>>>

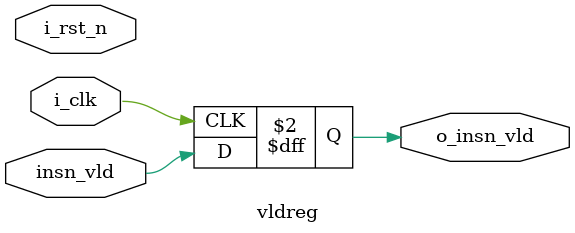
<source format=sv>
module vldreg(

input logic i_clk,
input logic i_rst_n,
input logic insn_vld,
output logic o_insn_vld
);

always @(posedge i_clk) begin 
	o_insn_vld <= insn_vld;
	end
endmodule

</source>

<<<

* BRIEF: Although the entries contain pictures, reproduce only the rest, exactly as written.

* REPLY:
<source format=sv>
module vldreg(

input logic i_clk,
input logic i_rst_n,
input logic insn_vld,
output logic o_insn_vld
);

always @(posedge i_clk) begin 
	o_insn_vld <= insn_vld;
	end
endmodule

</source>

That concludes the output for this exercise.